Has your teacher ever told you that dinosaurs are no longer with us because they had small brains? Well, Bill Nye’s 2nd-grade teacher told him so. We know that could not have been the reason for the extinction of any species, I mean some humans are still here, despite their … Anyway, the Chicxulub impactor struck Yucatán Peninsula in Mexico, less than 66 million years ago, which was a 10-kilometer-in-diameter asteroid. The climate disruption caused by the impact was such that 75% of animal species along with plants became extinct including all non-avian dinosaurs in the Cretaceous–Paleogene extinction event. It is not a million-year-old event only, Chelyabinsk meteor hit the atmosphere of the earth, in 14th Feb 2013, over Russia. We would never want that to happen again, right? However, is it possible for us to stop a asteroid? Let us find out.

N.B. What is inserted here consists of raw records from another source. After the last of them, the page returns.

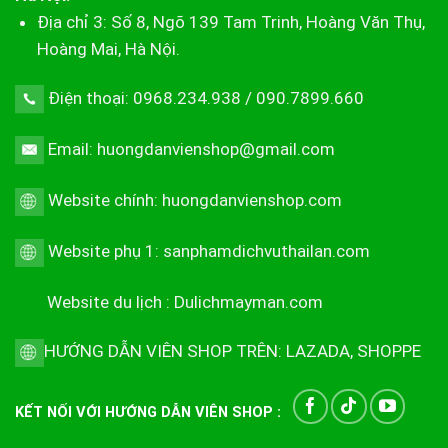
Địa chỉ 3: Số 8, Ngõ 139 Tam Trinh, Hoàng Văn Thụ,
Hoàng Mai, Hà Nội.
Điện thoại: 0968.234.938 / 090.7899.660
Email: huongdanvienshop@gmail.com
Website chính:
huongdanvienshop.com
Website phụ 1:
sanphamdichvuthailan.com
Website du lịch :
Dulichmayman.com
HƯỚNG DẪN VIÊN SHOP TRÊN:
LAZADA
,
SHOPPE
KẾT NỐI VỚI HƯỚNG DẪN VIÊN SHOP :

First, let us understand what we are dealing with here, oh an asteroid, right! So when an asteroid hits the earth’s atmosphere, which you may think is like passing through fluffy clouds, actually, it acts as a concrete wall. The impact will make the fast-approaching asteroid to explode in an airburst. Most of these asteroids are very small. Let us see their size to the effect ratio. Say the diameter of <10 meters hits the earth atmosphere, It will burn in the air with a blue, green or possibly white streak, upon which humans will make wishes, because, you know, Logic! Now if the size of the asteroid lies between 25-45 meters, we have got ourselves an impact range of Arizona Meteor Crater, or as Bill Nye calls it, a city killer. Increase the asteroid size to 100-140 meters, and we are talking about a country killer, and anything bigger than that we have a continent killer and you get the idea.

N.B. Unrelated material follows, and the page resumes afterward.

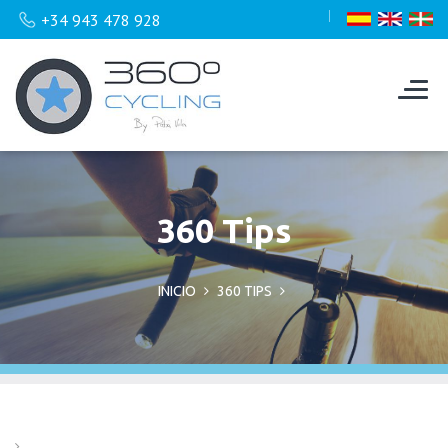
+34 943 478 928
360 Tips
INICIO
360 TIPS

The next question is how do we find this killer; the answer may not be as simple as using telescopes. The telescopes can find out the fast moving objects, and objects that are crossing the Earth’s orbit. However, a telescope will miss 100,000 of these killers. The solution is to build a Sentinel Spacecraft, which can find even tiny charcoal particles in earth atmosphere, only detectable by infrared light. Once you have located a asteroids of any size through surveillance, we need to destroy it. Hold your horses, because bombing a fast-approaching asteroid can make it explode into small pieces that will still bombard the earth, only at multiple places now. So what’s the next brilliant idea in your mind?
Let us talk about deflecting it, redirecting the asteroid away from the Earth. If the asteroid is even moving towards us at 10 Kilometers/second speed and we want to change it’s speed about 2 milimters a second, The change only accounts to about a 10,000,000 i.e. tenth million of the total. Now that may not sound like much, however, the asteroid weighs around 10,000 tons at least. A lot of force is required to redirect such an object with blunt force. The problem with this head-on collision is the same as bombing the asteroid, i.e a meteor shower. Have you heard about the Deep Impact Mission, because at this point, you might want to. The idea is known as Kinetic Impactor and has been agreed upon by all the experts to be effective.
Let us try a different approach. How about if we just nudge the asteroid a little, say we take a huge spacecraft and get near the asteroid. The mutual gravity of the asteroid and the spacecraft will tug the speed of the asteroid a little, just like we were hoping. The problem with the theory is the amount of fuel required to tag along with the asteroid, to match up to its speed.
There might be one other theory that employs a swarm of Laser bees much like the laser spiders in the Matrix. We swarm the asteroid and beam the asteroid all-around it systematically, avoiding uneven surfaces. Would this be able to alter the trajectory of the asteroid? We don’t know. On the Laser Bee idea, we have decided to use a wait and see policy. Rusty Schweickart, a retired astronaut, studying the potential threats from the near-Earth objects doesn’t take the idea seriously. So if a meteor really comes towards us, we are pretty much doomed.
“I’ve never been able to convince myself that they’ve ever done any cost-effectiveness investigation … assuming that they can actually solve the multitude of other technical issues inherent in the concept. It may well be that crashing one of the swarming satellites into an asteroid would have more of an effect on its trajectory than having the whole flotilla aim lasers at it” Schweickart said.